Les ennuis s’annoncent d’ordinaire par téléphone. Un partenaire commercial a vu circuler une vidéo ; la vidéo est fausse, mais les avocats du partenaire ont déjà demandé un rendez-vous. Un champion voyage bien protégé : un encadrement pour le corps, un agent pour les contrats, une escorte pour la route. Seul le nom demeure sans défense, et c’est le nom que visent d’abord les attaques modernes. La Vigie existe pour tenir ce poste.
Un visage et une voix, reconstitués par la machine, vantent des placements jamais approuvés et des produits jamais vus. Les supporteurs paient ; les partenaires véritables découvrent les publicités en même temps que tout le monde.
Des déclarations jamais prononcées, des entretiens doublés sans consentement. Dès qu’une phrase forgée circule, chaque phrase authentique devient niable.
Des images intimes que personne n’a prises, fabriquées de toutes pièces et présentées comme des fuites. L’offense est inventée ; la blessure ne l’est pas.

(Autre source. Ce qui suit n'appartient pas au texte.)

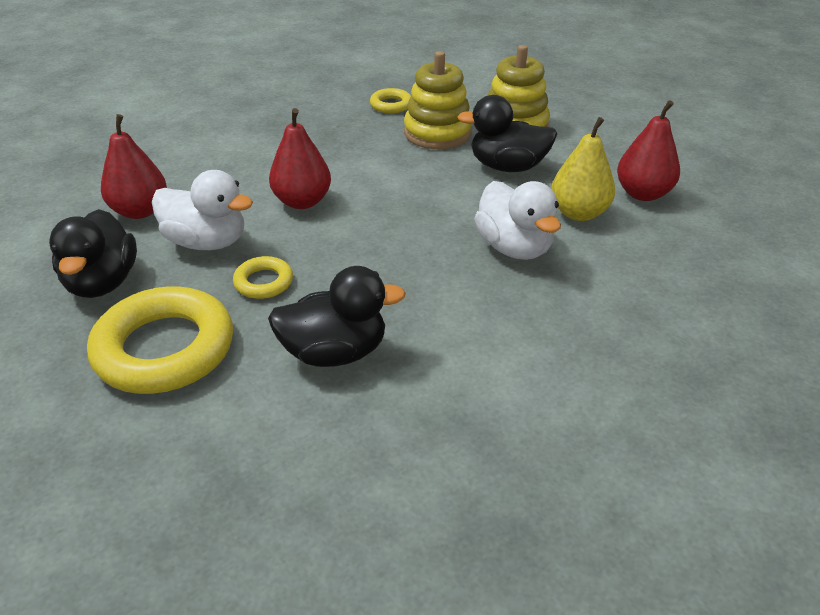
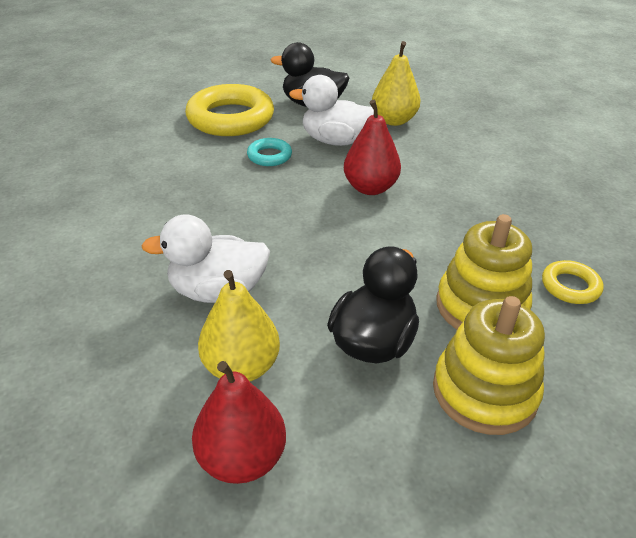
camera: 110 degrees right, 0 degrees up
(140, 211) = (393, 120): red pear -> yellow pear
(207, 242) = (335, 141): white duck -> white duck turned 60 degrees clockwise
(263, 282) = (269, 156): yellow ring -> turquoise ring
(335, 352) = (172, 171): black duck -> none

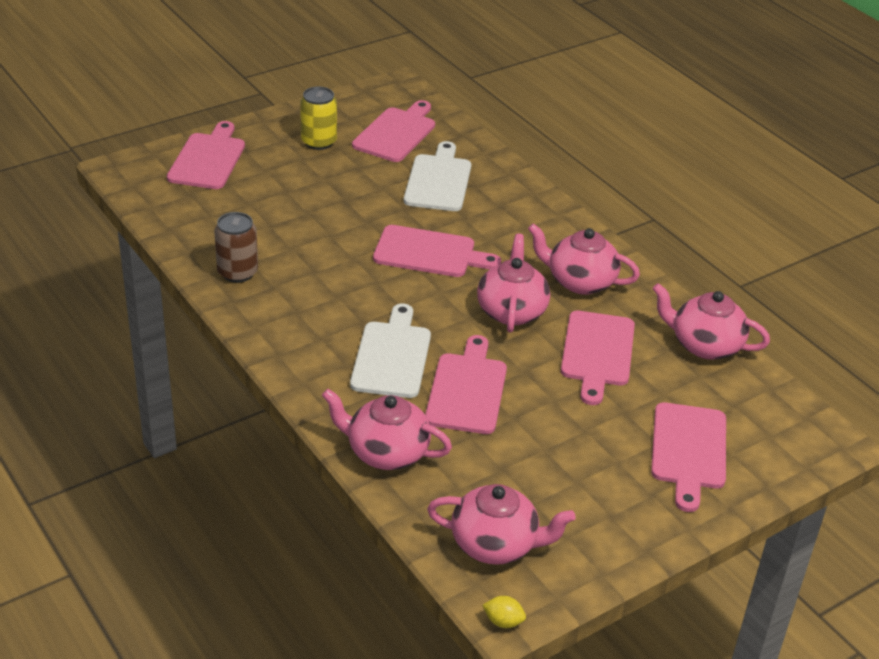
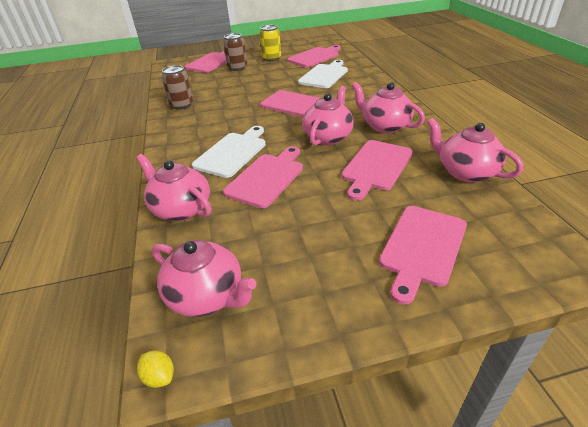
camera: 25 degrees right, 0 degrees up
(271, 172) = (237, 68): none -> brown can

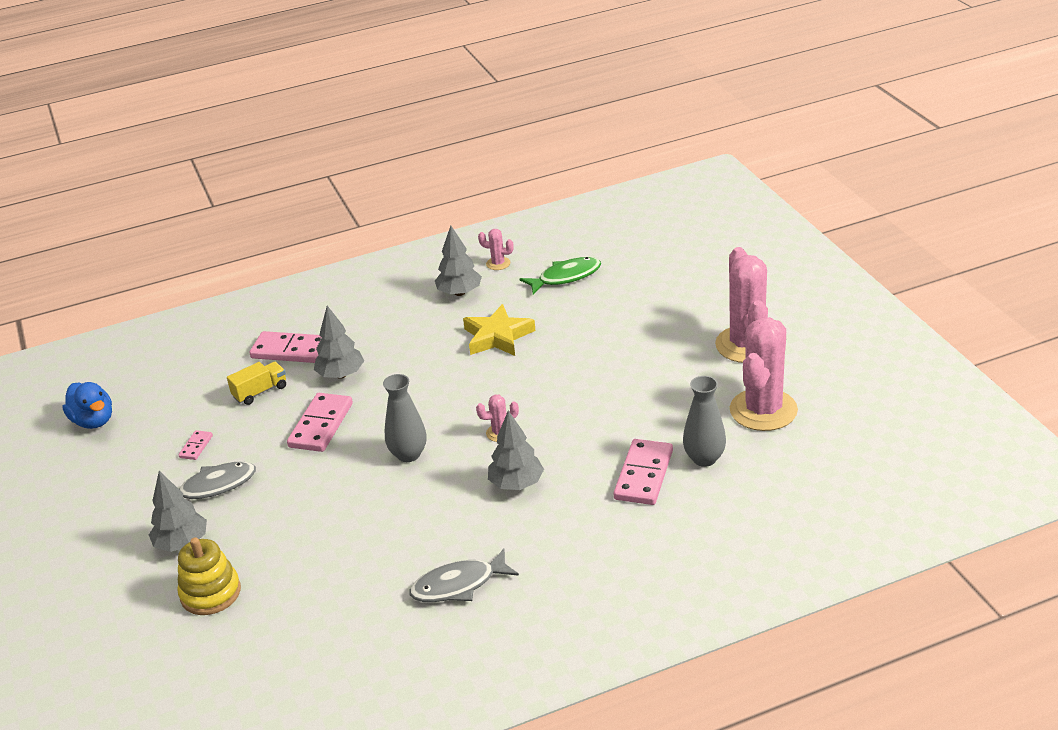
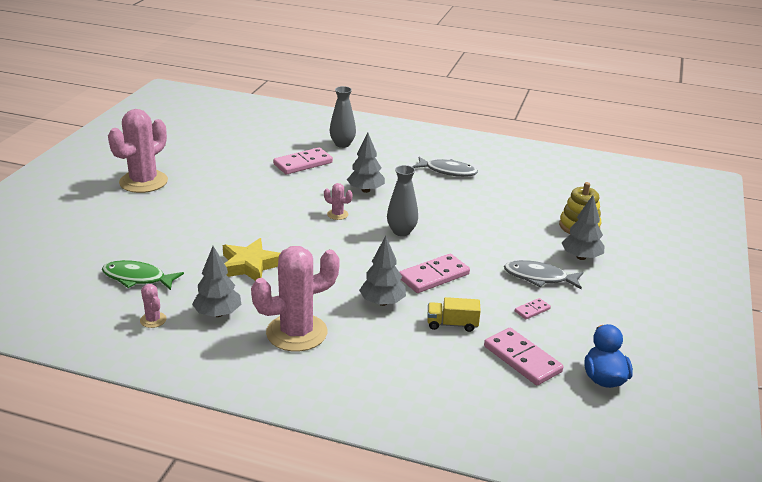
camera: 145 degrees left, 5 degrees down
(290, 350) = (396, 345): pink domino -> pink domino (522, 359)
(704, 458) = (266, 155): grey vase -> grey vase (342, 144)
(763, 410) = (203, 156): pink cactus -> pink cactus (296, 333)

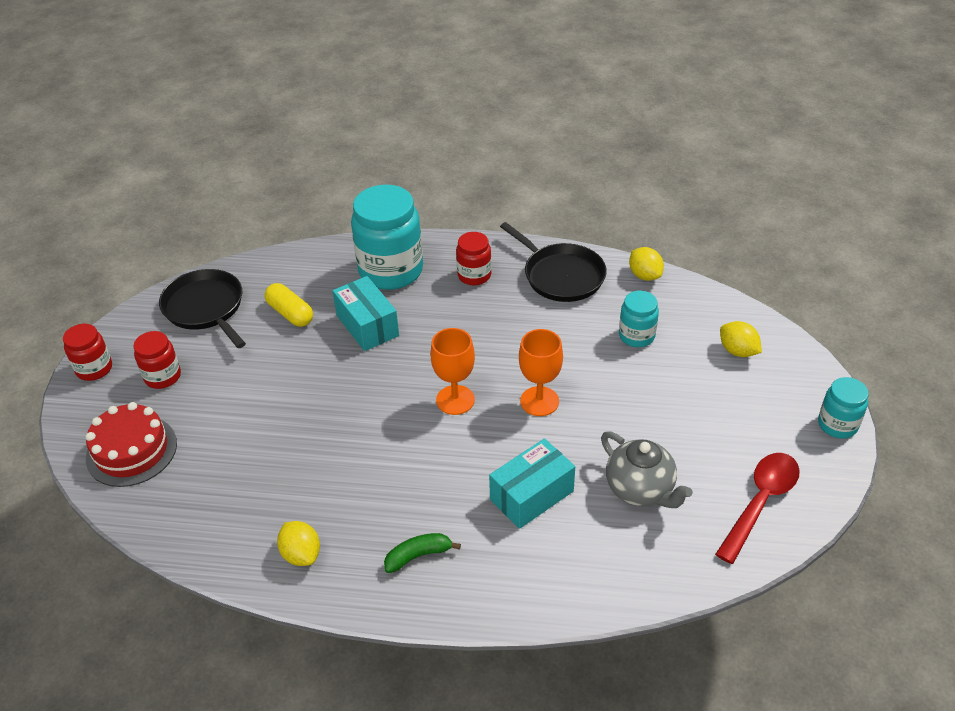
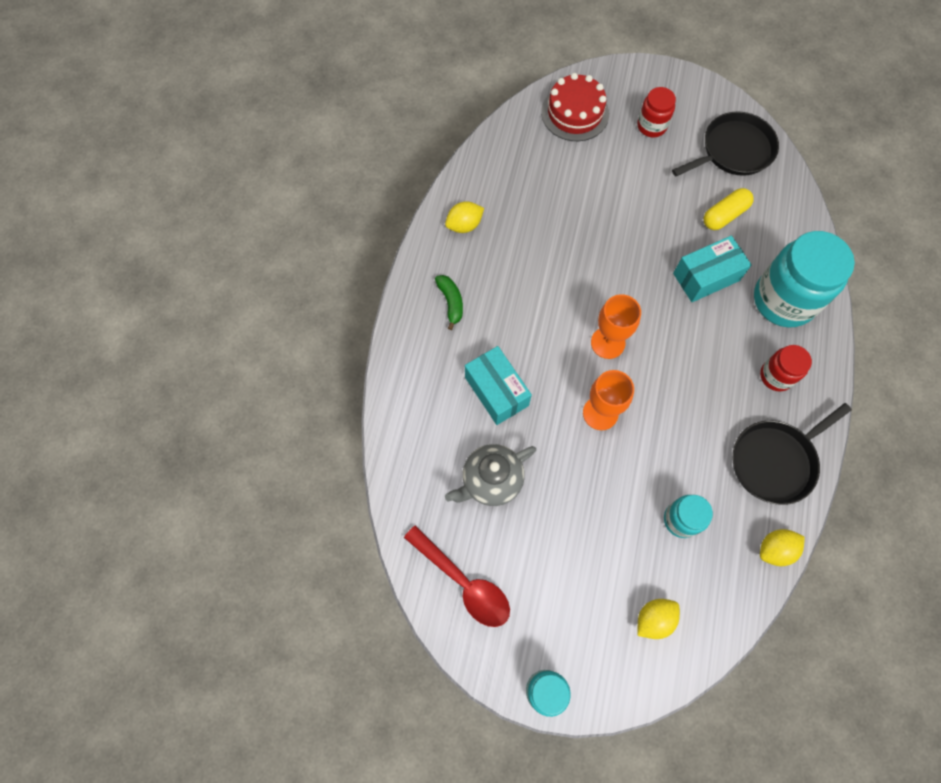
camera: 95 degrees right, 25 degrees up
(94, 369) = (663, 80): red jar -> none

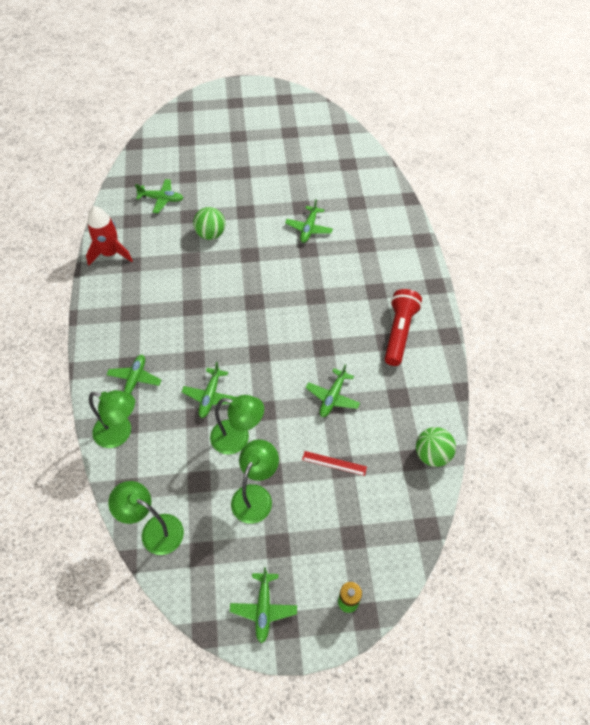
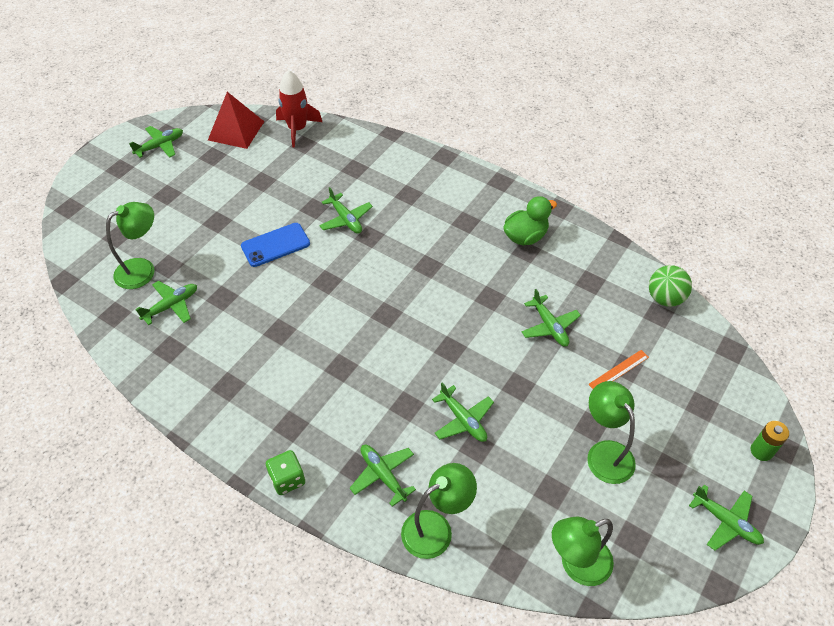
camera: 50 degrees left, 5 degrees down
(93, 336) = (287, 479): none -> green dice
(110, 253) = (192, 396): red rocket -> red rocket (297, 129)
(211, 234) = (266, 295): green ball -> none
(238, 438) = (531, 427): green lamp -> green lamp (143, 269)
(252, 211) = (275, 245): none -> blue phone
(271, 105) = (160, 146): none -> green plane
(322, 126) = (236, 130): none -> red pyramid
(334, 463) = (618, 370): red ruler -> orange ruler
(399, 332) = (525, 236): red flashlight -> green duck

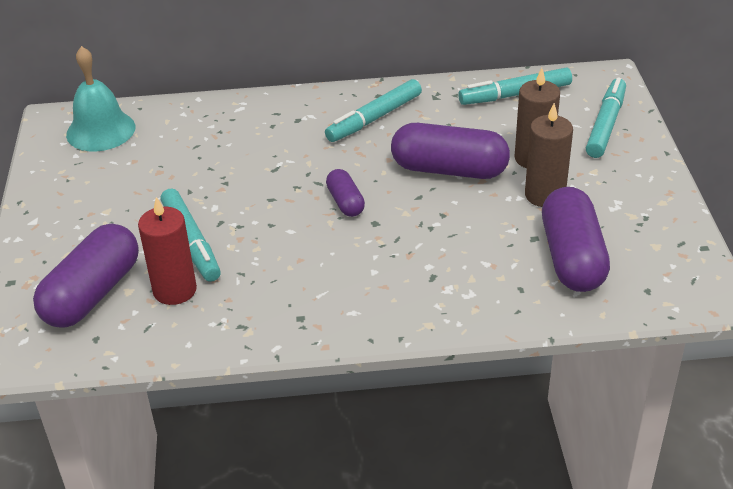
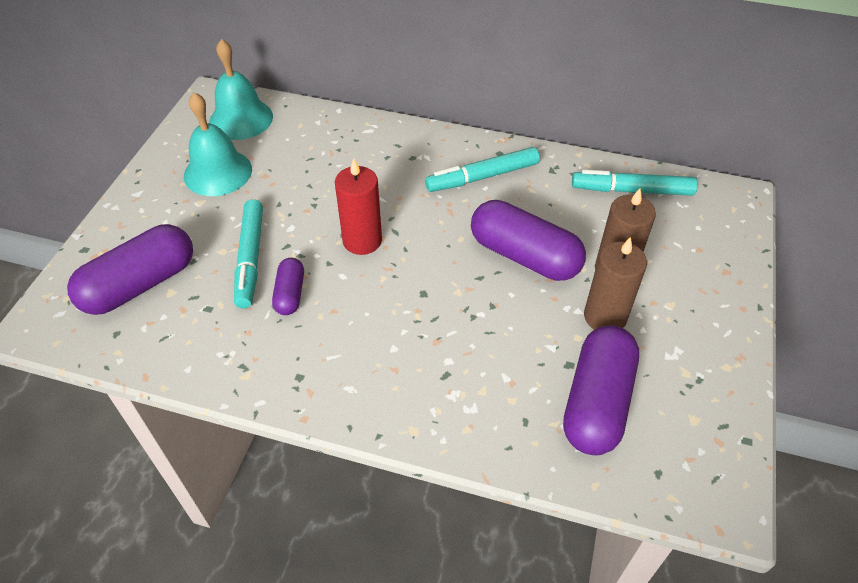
camera: 20 degrees right, 10 degrees up
(108, 181) = (218, 172): none -> turquoise bell
(175, 290) = (208, 305): red candle -> red candle (362, 240)
(345, 202) = (408, 261): purple capsule -> purple capsule (290, 294)
(606, 124) = (709, 253): turquoise marker -> none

Le harcèlement en nombre, aiguisé par l’argent des paris : des menaces après chaque défaite, une usure saison après saison.
Des réseaux agissant de concert, des relais qui s’ignorent les uns les autres, parfois un État en arrière-plan. Un contrat de partenariat se résilie plus vite qu’une rumeur ne se réfute.
Plus de quarante langues, chaque jour de l’année : les plateformes, les régies publicitaires, les forums, le dark web et les sites de fuites, jusqu’aux réponses que les moteurs conversationnels donnent sur un nom.
Chaque attaque est examinée : origine, mobile, relais. Puis scellée dans les formes : capture, constat, horodatage opposable en justice. La pièce demeure au dossier bien après le retrait du contenu ; effacer une attaque sans l’avoir scellée, c’est perdre la preuve.
La contre-offensive s’écrit des semaines avant la crise : le contre-récit, les courriers d’avocats, les éléments de langage pour chaque partie prenante, du partenaire à la fédération. Le jour venu, tout est prêt : il n’y a plus qu’à publier.